Où l'on voit que la moins mauvaise des solutions serait maintenant de négocier avec le régime Pyongyang, si déplaisant que cela soit

Il n’y a que trois solutions, deux mauvaises et la troisième détestable. Maintenant que la Corée du Nord a procédé hier, avec succès, à un test de bombe à hydrogène pouvant, dit-elle, être portée par un missile à longue portée, maintenant que cette dictature sera bientôt à même de frapper les Etats-Unis, le Japon, la Corée du Sud et les forces américaines stationnées en Asie, le première possibilité est d’aller détruire ses sites nucléaires avant qu’elle ne soit en situation d’opposer à cette attaque une riposte visant la Corée du Sud, le Japon ou les possessions américaines du Pacifique.

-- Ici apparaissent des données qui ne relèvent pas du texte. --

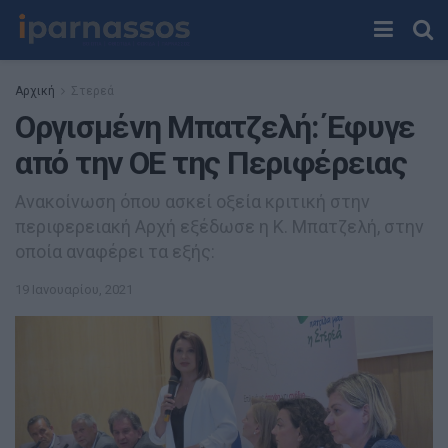
Αρχική
Στερεά
Οργισμένη Μπατζελή: Έφυγε
από την ΟΕ της Περιφέρειας
Ανακοίνωση όπου ασκεί οξεία κριτική στην
περιφερειακή Αρχή εξέδωσε η Κ. Μπατζελή, στην
οποία αναφέρει τα εξής:
19 Ιανουαρίου, 2021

La deuxième possibilité est d’ignorer les capacités nucléaires dont la Corée du Nord s’est maintenant dotée et de se contenter d’achever de cerner ce pays de systèmes de défense anti-missiles qui l’empêcheraient de menacer quiconque.

Quant à la troisième possibilité, elle serait d’ouvrir des négociations avec le régime de Pyongyang qui ne veut en fait attaquer personne mais seulement s’assurer qu’aucune puissance extérieure ne puisse le renverser.

La première de ces solutions, des frappes préventives, n’est pas à écarter. Elle pourrait anéantir les sites nucléaires nord-coréens mais on ne peut pas exclure que cela ne laisse la possibilité à ce régime de riposter par des frappes sur la Corée du Sud, d’y faire un grand nombre de victimes et d’y détruire des industries essentielles à l’économie internationale.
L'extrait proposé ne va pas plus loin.